YOUR OBJECTIVE: Skip any image you find and restate the rest of the data word for word.

(EXCERPTED RECORDS)

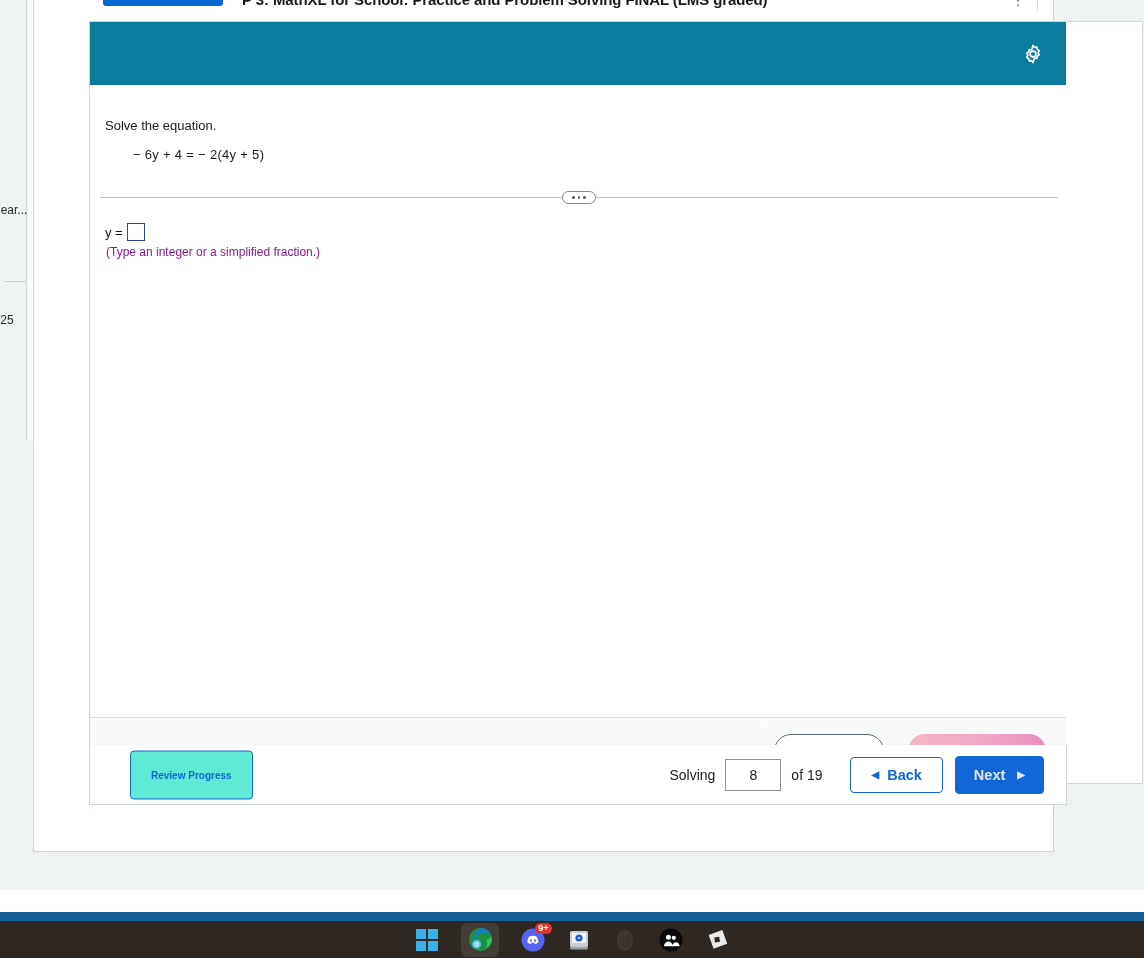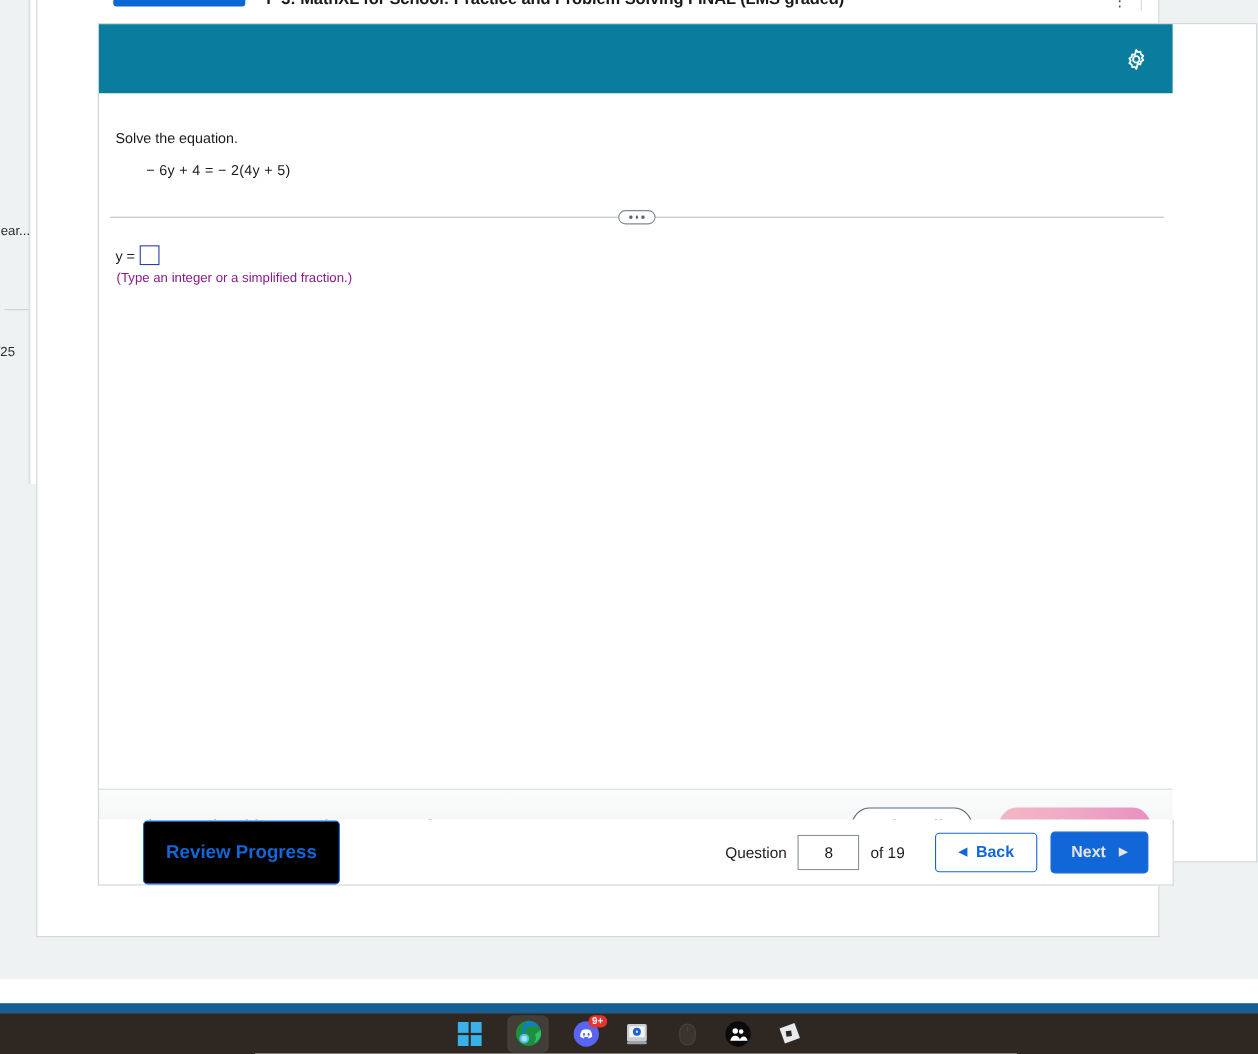--- a/index.html
+++ b/index.html
@@ -297,9 +297,9 @@
     padding: 18px 20px;
     border: 1px solid #1166d8;
     border-radius: 4px;
-    background: #000000;
+    background: #5eead4;
     color: #1166d8;
-    font-size: 17px;
+    font-size: 10px;
     font-weight: bold;
     cursor: pointer;
     font-family: "Liberation Sans", sans-serif;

(End EXCERPTED RECORDS)

EXERCISE RESPONSE:
--- a/index.html
+++ b/index.html
@@ -297,9 +297,9 @@
     padding: 18px 20px;
     border: 1px solid #1166d8;
     border-radius: 4px;
-    background: #000000;
+    background: #5eead4;
     color: #1166d8;
-    font-size: 17px;
+    font-size: 10px;
     font-weight: bold;
     cursor: pointer;
     font-family: "Liberation Sans", sans-serif;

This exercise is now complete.